La jueza Yerixa Cabral, de la Oficina Judicial de Atención Permanente de Santiago, dictó este martes tres meses de prisión preventiva contra cuatro agentes de la Policía Nacional, mientras que otros siete enfrentarán medidas cautelares menos severas. Todos están vinculados a la muerte de cinco hombres durante un operativo policial en el sector La Barranquita, al suroeste de Santiago.
Los agentes enviados a prisión son el sargento Hairo Mateo Morillo, el segundo teniente Domingo de los Santos Vargas, el sargento mayor Sócrates Fidel Féliz Féliz y el cabo Yohandy Encarnación.
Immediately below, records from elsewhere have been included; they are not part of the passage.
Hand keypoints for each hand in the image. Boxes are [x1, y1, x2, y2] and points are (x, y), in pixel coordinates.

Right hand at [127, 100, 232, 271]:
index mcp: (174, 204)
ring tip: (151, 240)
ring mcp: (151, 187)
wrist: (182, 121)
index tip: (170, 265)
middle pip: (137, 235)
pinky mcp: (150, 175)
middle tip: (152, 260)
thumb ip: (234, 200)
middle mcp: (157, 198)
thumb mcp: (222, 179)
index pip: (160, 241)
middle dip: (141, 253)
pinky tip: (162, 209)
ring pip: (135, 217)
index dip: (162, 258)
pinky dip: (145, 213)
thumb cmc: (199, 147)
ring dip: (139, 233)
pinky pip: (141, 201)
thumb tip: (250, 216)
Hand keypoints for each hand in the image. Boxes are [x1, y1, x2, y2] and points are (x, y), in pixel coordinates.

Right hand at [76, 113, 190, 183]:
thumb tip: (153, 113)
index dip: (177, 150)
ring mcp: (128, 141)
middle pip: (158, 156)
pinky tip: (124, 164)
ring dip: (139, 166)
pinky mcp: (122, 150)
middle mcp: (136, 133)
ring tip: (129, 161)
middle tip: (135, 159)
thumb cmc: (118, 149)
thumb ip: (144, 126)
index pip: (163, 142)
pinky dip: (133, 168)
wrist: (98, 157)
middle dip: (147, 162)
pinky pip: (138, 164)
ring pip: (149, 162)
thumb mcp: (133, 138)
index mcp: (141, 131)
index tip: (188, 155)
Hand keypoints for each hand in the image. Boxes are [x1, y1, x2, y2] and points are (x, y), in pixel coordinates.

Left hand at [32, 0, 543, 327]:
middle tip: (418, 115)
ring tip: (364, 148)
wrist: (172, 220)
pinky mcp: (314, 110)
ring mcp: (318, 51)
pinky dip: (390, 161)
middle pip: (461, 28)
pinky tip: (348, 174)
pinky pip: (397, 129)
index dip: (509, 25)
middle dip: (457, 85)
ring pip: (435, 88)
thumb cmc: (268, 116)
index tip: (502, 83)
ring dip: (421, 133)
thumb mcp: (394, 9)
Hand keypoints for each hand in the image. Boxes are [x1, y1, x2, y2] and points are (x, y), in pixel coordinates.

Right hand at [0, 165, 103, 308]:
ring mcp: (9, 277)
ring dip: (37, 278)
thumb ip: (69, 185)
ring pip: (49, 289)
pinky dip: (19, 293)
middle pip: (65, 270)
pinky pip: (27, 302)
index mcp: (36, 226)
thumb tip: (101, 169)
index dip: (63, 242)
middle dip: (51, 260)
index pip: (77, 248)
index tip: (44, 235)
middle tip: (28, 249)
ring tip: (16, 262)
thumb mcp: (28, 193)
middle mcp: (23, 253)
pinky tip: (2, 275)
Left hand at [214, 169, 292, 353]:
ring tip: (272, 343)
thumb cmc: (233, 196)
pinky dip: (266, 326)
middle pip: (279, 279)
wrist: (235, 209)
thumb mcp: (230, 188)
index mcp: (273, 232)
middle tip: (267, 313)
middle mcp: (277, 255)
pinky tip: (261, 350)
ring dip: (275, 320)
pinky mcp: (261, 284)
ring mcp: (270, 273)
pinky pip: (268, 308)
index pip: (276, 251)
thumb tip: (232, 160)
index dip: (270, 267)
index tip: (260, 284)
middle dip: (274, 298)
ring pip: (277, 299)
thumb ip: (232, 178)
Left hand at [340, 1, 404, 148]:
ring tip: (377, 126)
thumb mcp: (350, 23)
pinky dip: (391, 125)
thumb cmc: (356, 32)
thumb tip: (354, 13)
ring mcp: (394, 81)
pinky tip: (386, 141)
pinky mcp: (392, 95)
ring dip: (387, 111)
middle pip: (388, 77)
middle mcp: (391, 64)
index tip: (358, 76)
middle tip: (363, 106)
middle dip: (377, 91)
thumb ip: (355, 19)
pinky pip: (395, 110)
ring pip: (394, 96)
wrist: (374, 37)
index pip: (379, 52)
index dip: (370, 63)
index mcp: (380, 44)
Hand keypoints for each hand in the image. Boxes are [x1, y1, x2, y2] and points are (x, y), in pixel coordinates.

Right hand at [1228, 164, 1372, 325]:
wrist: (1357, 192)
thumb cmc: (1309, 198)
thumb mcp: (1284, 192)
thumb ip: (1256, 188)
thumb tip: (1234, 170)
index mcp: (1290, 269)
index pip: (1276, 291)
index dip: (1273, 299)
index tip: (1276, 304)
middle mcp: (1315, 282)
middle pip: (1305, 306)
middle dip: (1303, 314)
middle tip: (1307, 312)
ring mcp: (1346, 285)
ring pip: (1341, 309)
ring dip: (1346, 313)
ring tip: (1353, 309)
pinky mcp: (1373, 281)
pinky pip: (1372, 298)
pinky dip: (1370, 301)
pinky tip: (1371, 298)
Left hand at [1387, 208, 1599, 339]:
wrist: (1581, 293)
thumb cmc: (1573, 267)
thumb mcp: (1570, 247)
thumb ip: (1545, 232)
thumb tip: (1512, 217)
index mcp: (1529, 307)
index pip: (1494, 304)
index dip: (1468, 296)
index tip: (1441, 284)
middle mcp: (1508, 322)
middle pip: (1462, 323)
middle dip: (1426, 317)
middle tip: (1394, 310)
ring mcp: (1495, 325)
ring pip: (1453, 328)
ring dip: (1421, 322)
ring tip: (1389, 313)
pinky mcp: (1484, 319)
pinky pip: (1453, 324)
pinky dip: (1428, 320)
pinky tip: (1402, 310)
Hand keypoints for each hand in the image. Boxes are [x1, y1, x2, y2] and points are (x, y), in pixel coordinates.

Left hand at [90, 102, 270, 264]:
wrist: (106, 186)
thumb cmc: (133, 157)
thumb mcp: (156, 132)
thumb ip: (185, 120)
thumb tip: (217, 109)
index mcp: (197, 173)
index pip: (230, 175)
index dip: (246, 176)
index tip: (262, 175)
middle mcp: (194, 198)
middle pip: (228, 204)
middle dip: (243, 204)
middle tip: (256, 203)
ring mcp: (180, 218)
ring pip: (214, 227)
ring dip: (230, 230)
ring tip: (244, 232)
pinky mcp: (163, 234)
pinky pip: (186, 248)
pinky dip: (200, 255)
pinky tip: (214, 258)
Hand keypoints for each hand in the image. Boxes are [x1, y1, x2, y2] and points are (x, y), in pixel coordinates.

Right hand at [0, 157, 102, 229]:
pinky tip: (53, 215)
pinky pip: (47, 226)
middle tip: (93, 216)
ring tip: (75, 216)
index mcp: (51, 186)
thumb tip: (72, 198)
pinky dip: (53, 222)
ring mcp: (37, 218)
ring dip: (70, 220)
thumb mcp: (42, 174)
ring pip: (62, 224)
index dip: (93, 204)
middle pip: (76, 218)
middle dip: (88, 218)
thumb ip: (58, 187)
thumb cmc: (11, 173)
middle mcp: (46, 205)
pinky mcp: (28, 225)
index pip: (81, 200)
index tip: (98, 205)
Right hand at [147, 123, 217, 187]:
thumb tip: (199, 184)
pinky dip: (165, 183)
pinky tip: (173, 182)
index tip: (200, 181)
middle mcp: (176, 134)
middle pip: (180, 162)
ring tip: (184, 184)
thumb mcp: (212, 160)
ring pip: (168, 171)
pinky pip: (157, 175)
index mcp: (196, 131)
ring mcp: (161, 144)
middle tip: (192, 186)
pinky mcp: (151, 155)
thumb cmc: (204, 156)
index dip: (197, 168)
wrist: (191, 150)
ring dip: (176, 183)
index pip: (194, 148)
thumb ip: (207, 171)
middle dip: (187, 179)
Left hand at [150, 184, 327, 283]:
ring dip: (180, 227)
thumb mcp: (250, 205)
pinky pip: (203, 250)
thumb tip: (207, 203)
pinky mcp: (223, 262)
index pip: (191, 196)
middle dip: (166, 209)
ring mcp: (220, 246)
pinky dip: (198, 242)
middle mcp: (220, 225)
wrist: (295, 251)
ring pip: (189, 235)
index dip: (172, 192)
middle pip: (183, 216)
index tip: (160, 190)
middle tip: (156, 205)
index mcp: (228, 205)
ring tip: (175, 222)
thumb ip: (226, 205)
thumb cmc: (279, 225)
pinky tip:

En cambio, los otros siete imputados deberán pagar una garantía económica de un millón de pesos mediante una aseguradora, presentarse periódicamente ante las autoridades y tienen prohibido salir del país. Estos son los mayores Álvaro Paredes Paniagua y Hansel Michel Cuevas Carrasco; el capitán José Ignacio Gómez Rodríguez; los tenientes Geyser Francisco Álvarez Rodríguez y César Augusto Martínez Trinidad; y los rasos Adrián Miguel Villalona Pineda y José Octavio Jiménez Peña.
Además, el tribunal ordenó que ninguno de los acusados se acerque a los familiares de las víctimas, como parte de las restricciones impuestas.
El grupo enfrenta cargos por la muerte de Elvis Antonio Martínez Rodríguez (Deivito), de 26 años; Julio Alberto Gómez (La Tabla), de 28; Carlos Enrique Guzmán Navarro (Charly o Charli Chasc), de 40; Edward Bernardo Peña Rodríguez, de 35; y José Vladimir Valerio Estévez, de 25 años.
El hecho ocurrió el pasado 10 de septiembre en el estacionamiento de una plaza comercial en La Barranquita. La Policía lo calificó como un enfrentamiento armado durante un operativo, pero el Ministerio Público sostiene que se trató de una ejecución extrajudicial.
El procurador adjunto Wilson Camacho, director de la Procuraduría de Persecución, valoró la decisión judicial y aseguró que las investigaciones continuarán hasta esclarecer los hechos y garantizar justicia. “Estos hechos, que produjeron cinco muertes, no deben ser normalizados. La sociedad necesita saber qué ocurrió realmente y asegurar que situaciones como esta no se repitan”, expresó.
Por su parte, Esteban Pérez, abogado de una de las víctimas, consideró que la medida fue insuficiente. “Respetamos la decisión, aunque no la compartimos. Se debió imponer prisión preventiva para todos los implicados, dada la gravedad de los hechos y las inconsistencias en la versión policial”, afirmó. Agregó que evaluará junto a otros abogados si apelan la decisión.
En defensa de los agentes, el abogado Carlos Balcácer argumentó que sus clientes actuaron dentro del marco de un operativo legítimo y que las víctimas portaban armas de alto calibre, lo que —según él— justificaría una eventual legítima defensa.
La audiencia comenzó cerca del mediodía y se prolongó por más de siete horas. El tribunal fijó el 14 de enero como fecha para revisar la medida.